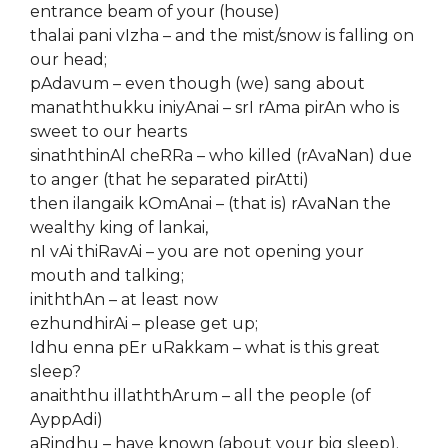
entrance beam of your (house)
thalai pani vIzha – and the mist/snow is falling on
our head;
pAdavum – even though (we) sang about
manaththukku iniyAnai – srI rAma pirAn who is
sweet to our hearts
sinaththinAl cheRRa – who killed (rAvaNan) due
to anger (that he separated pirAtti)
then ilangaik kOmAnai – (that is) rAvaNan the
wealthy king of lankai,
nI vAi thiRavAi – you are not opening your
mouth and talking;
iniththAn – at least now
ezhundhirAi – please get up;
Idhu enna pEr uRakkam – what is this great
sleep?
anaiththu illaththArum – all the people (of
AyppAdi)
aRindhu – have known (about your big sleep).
- - - - - - -
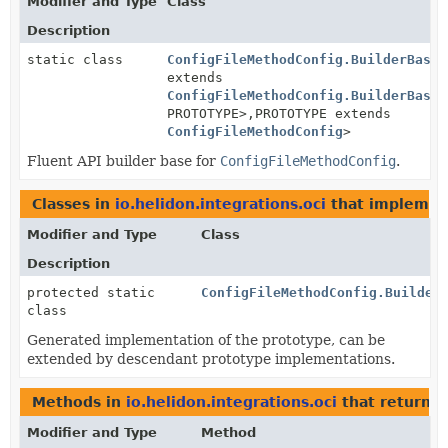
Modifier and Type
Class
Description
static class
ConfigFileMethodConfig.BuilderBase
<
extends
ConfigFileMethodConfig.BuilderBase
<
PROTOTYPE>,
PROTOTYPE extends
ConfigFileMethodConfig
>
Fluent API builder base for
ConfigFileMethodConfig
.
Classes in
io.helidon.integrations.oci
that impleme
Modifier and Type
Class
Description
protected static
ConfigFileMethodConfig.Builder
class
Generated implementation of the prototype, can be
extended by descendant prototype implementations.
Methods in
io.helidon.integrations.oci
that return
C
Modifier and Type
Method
- - - - - - -
§ **INSTRUCTIONS FOR THE TASK**
From the data above, output only the lines between the line containing "thalai pani vIzha" and the line containing "aRindhu – have known (about your big sleep).", inclusive, exactly as written.

§ **EXERCISE RESPONSE**
thalai pani vIzha – and the mist/snow is falling on
our head;
pAdavum – even though (we) sang about
manaththukku iniyAnai – srI rAma pirAn who is
sweet to our hearts
sinaththinAl cheRRa – who killed (rAvaNan) due
to anger (that he separated pirAtti)
then ilangaik kOmAnai – (that is) rAvaNan the
wealthy king of lankai,
nI vAi thiRavAi – you are not opening your
mouth and talking;
iniththAn – at least now
ezhundhirAi – please get up;
Idhu enna pEr uRakkam – what is this great
sleep?
anaiththu illaththArum – all the people (of
AyppAdi)
aRindhu – have known (about your big sleep).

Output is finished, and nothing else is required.